I pointed you at the code – feel free to copy the hook and add log messages to figure out what is happening.
BTW, at DEBUG4 level there is also this to be read in the logs:
pbs.logmsg(pbs.EVENT_DEBUG4,
"Limits computed from requests/defaults: "
“mem: %s vmem: %s” % (mem_limit, vmem_limit))
And of course if this is wrong feel free to change the hook.

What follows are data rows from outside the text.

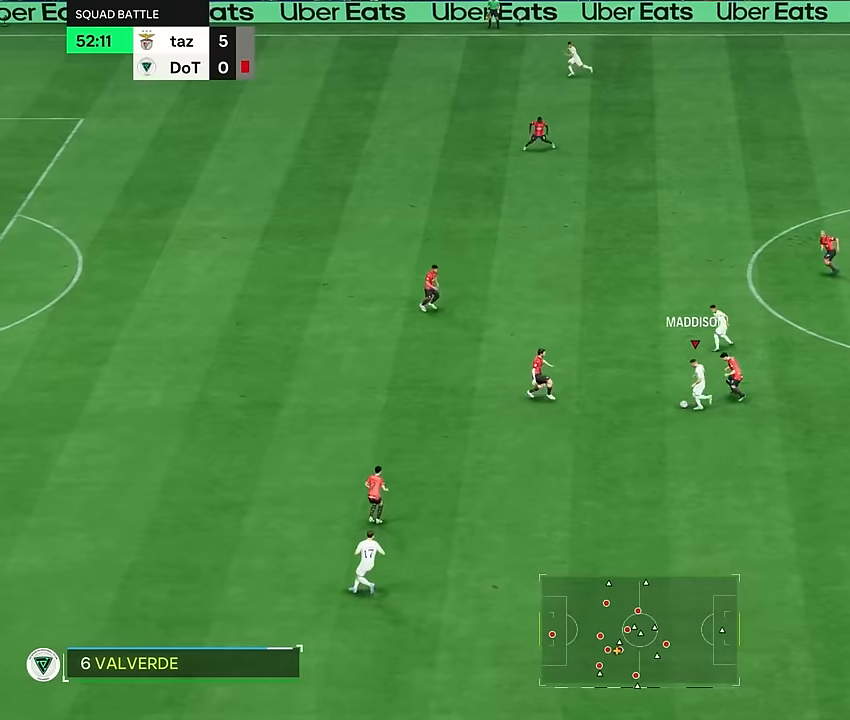
{"buttons": [], "left_stick": "down-right", "right_stick": "center", "events": [[200, "left_stick", "down-right"]]}
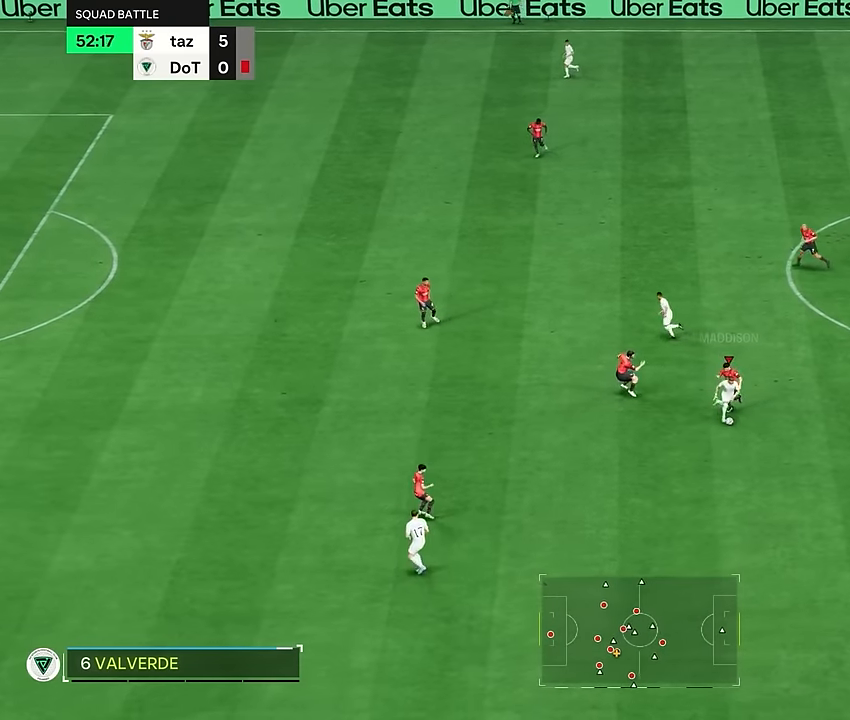
{"buttons": ["R2"], "left_stick": "down-right", "right_stick": "center", "events": [[417, "R2", "down"]]}
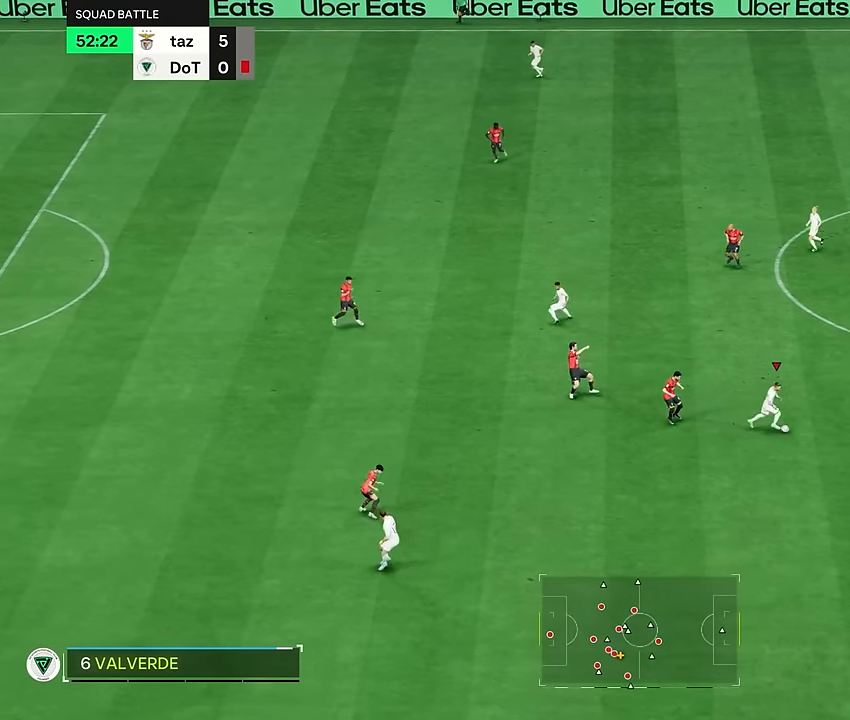
{"buttons": ["R2"], "left_stick": "down-right", "right_stick": "center", "events": []}
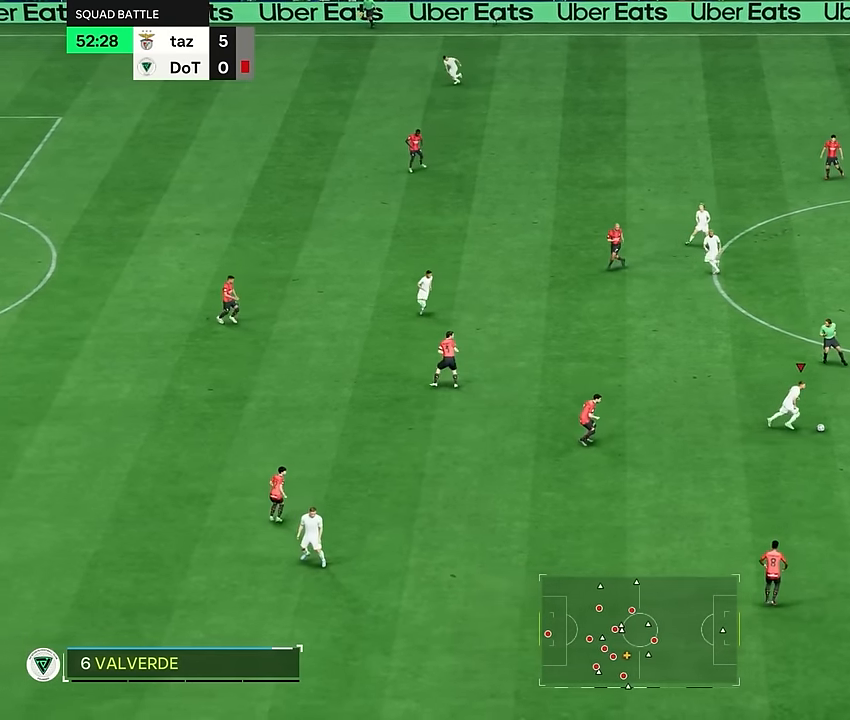
{"buttons": ["R2"], "left_stick": "down-right", "right_stick": "center", "events": []}
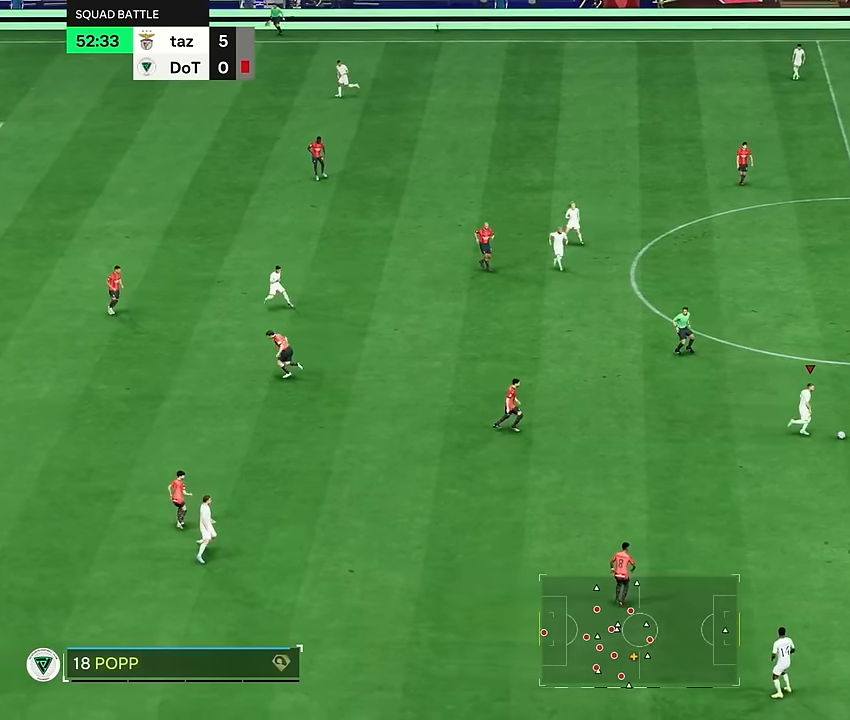
{"buttons": ["R2"], "left_stick": "right", "right_stick": "center", "events": [[50, "left_stick", "right"]]}
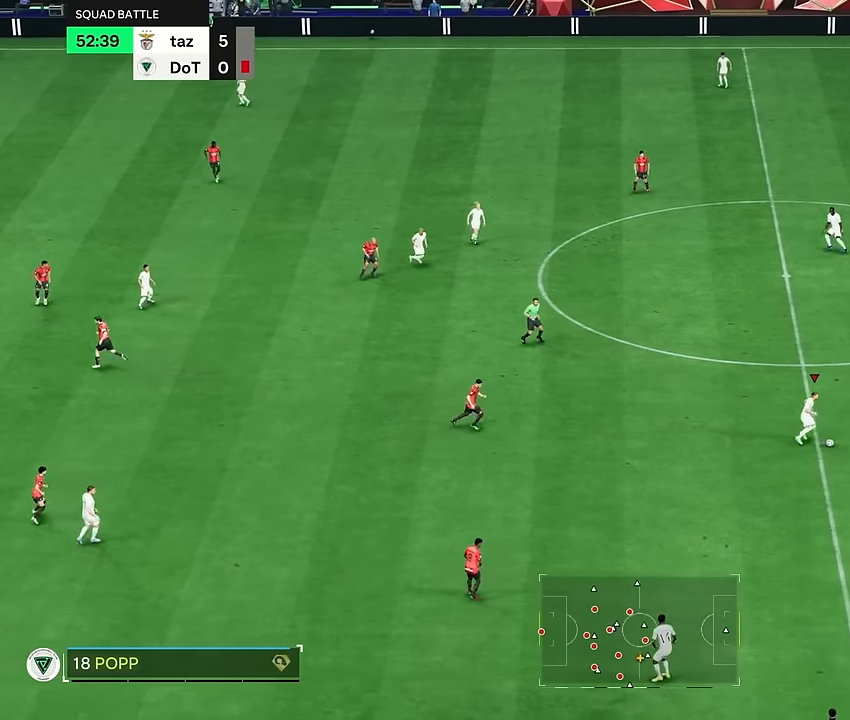
{"buttons": ["R2"], "left_stick": "right", "right_stick": "center", "events": []}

In the hook I’m currently using, even though I still have the bug that the hard limit is being set even when requesting soft limits, the memsw limit is set correctly:
[alexis@dragon cgroups]$ qsub -I -lselect=1:mem=100m:vmem=2gb
qsub: waiting for job 9194.dragon to start
qsub: job 9194.dragon ready
[alexis@dragon ~]$ cd /sys/fs/cgroup/memory/pbs_jobs.service//jobid/9194.dragon/
[alexis@dragon 9194.dragon]$ head memory.*limit*
==> memory.kmem.limit_in_bytes <==
9223372036854771712
==> memory.kmem.tcp.limit_in_bytes <==
9223372036854771712
==> memory.limit_in_bytes <==
104857600
==> memory.memsw.limit_in_bytes <==
2147483648
==> memory.soft_limit_in_bytes <==
104857600
I fixed the bug by inserting this snippet in front of the ‘catchall, just pass this on’ limit setting to avoid a hard limit being set too low when enabling the soft limit:
elif (resc == 'mem'
and self.cfg['cgroup']['memory']['soft_limit']):
# Don't set hard mem limit to mem requested if soft mem
# limits were enabled;
# you do need to set a hard limit to the vmem limit
# if applicable or setting the vmem limit will fail
if 'vmem' in hostresc:
self.set_limit(resc, hostresc['vmem'], jobid)
else:
# For all the rest just pass hostresc[resc] down to set_limit
self.set_limit(resc, hostresc[resc], jobid)